_Source records_
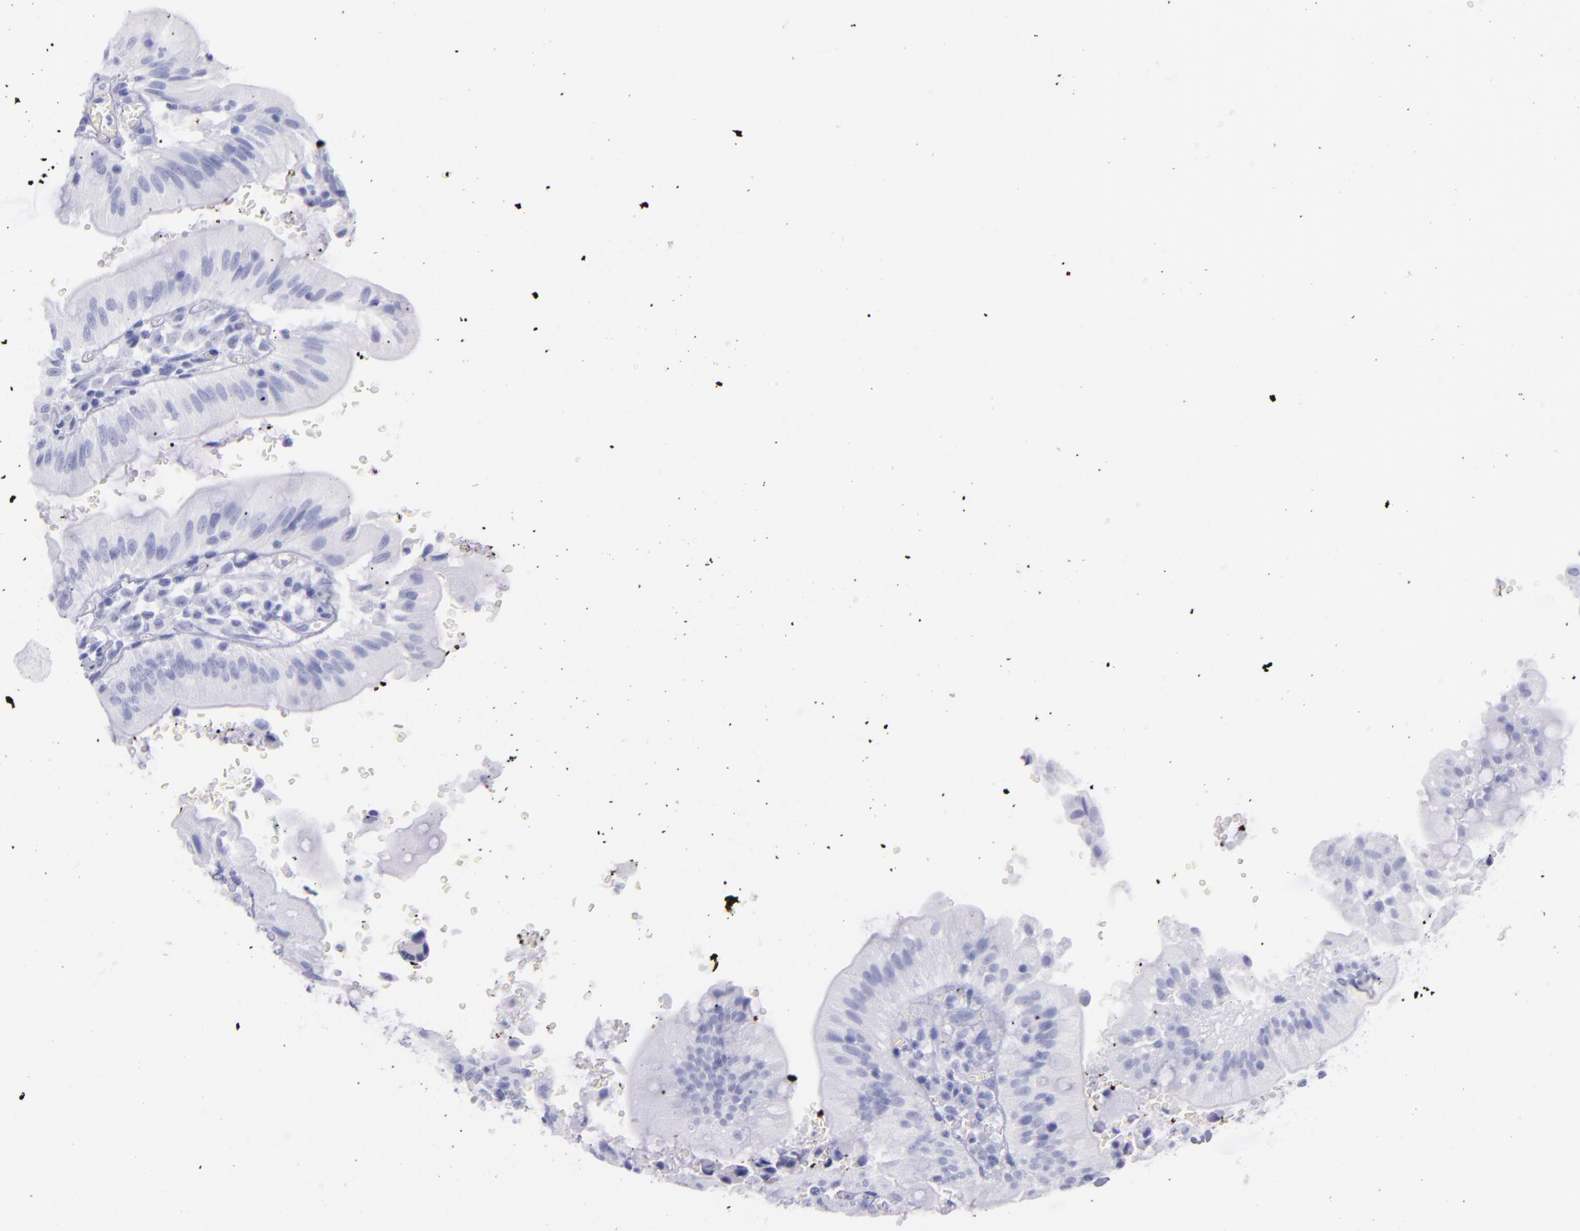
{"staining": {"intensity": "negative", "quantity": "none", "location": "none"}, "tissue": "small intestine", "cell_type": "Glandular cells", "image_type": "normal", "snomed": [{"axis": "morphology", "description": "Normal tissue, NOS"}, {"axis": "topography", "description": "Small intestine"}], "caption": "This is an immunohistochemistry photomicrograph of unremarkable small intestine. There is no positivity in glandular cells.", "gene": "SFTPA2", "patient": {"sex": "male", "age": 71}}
==
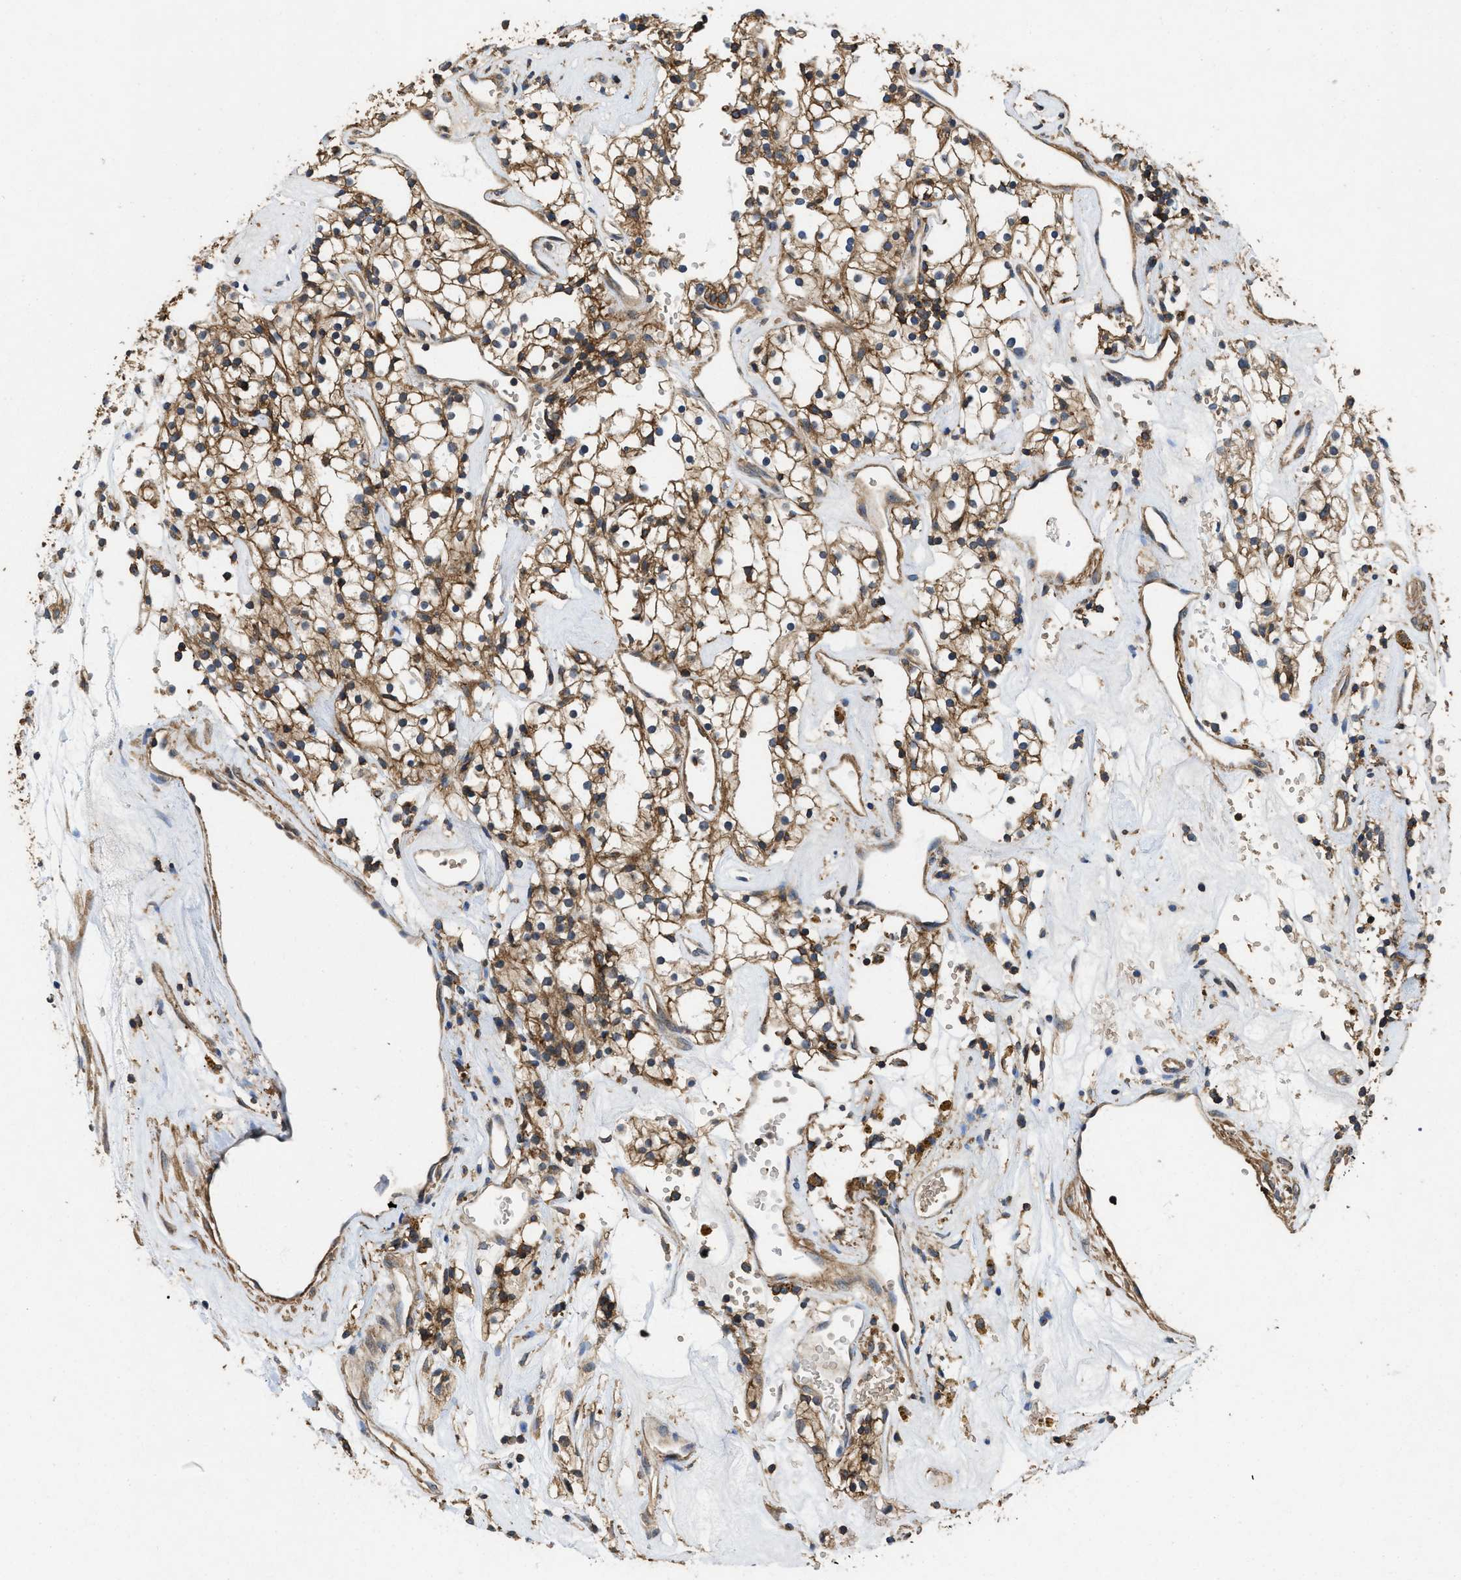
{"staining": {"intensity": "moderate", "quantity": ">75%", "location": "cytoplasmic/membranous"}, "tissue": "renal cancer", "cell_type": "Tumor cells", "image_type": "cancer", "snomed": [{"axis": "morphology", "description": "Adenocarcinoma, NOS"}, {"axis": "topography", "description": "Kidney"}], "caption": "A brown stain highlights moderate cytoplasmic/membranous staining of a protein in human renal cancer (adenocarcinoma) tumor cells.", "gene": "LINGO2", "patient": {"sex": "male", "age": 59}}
---
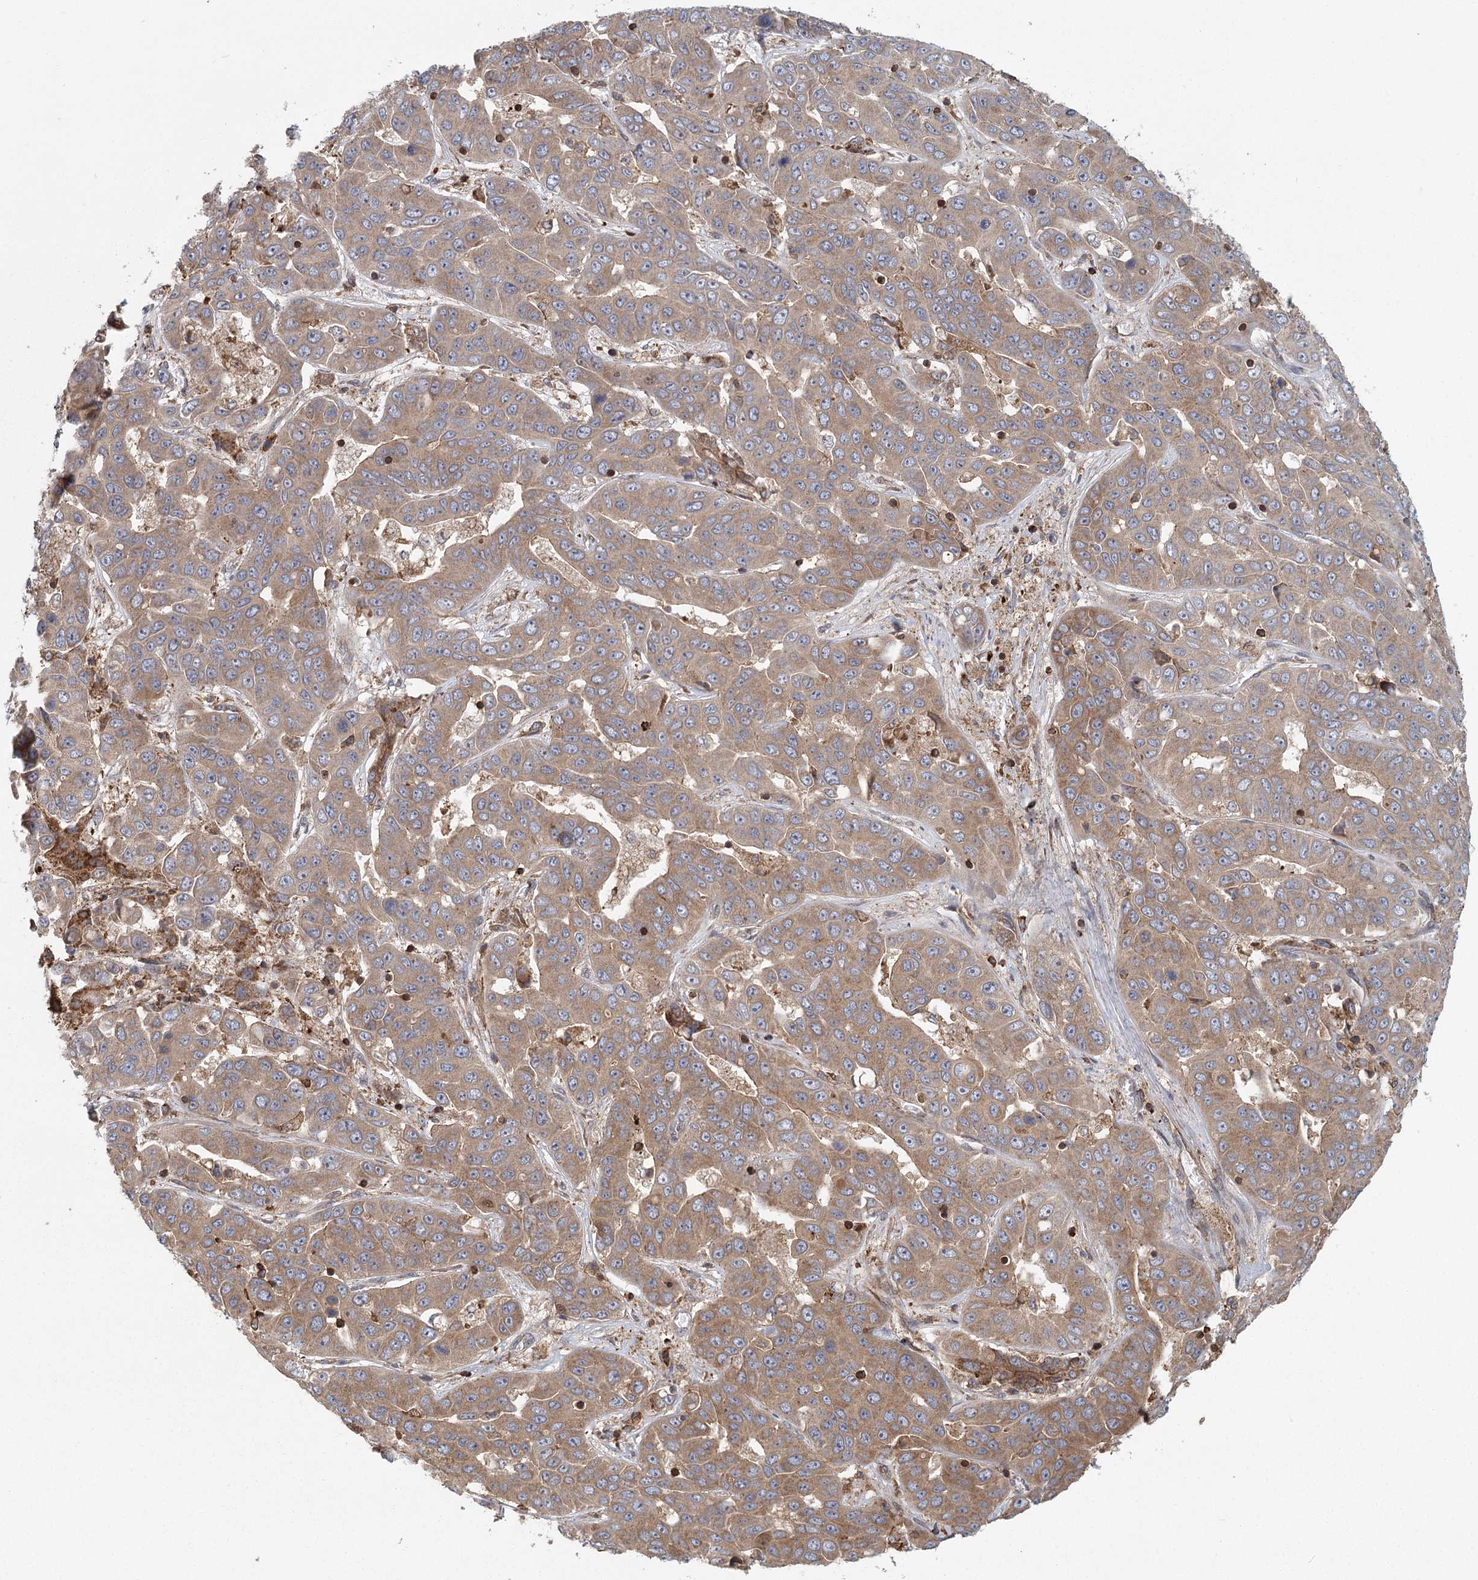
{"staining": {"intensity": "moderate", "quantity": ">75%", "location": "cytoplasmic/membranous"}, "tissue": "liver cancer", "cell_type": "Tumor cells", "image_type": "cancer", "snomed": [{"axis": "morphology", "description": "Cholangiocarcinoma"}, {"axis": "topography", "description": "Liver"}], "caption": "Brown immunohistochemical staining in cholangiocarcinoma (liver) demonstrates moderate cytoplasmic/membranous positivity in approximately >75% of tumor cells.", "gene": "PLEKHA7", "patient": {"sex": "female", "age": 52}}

_Exercise_
Among the lines of the listing above, tally the ones holding the string "cytoplasmic" and give that count alone.

_Problem solution_
2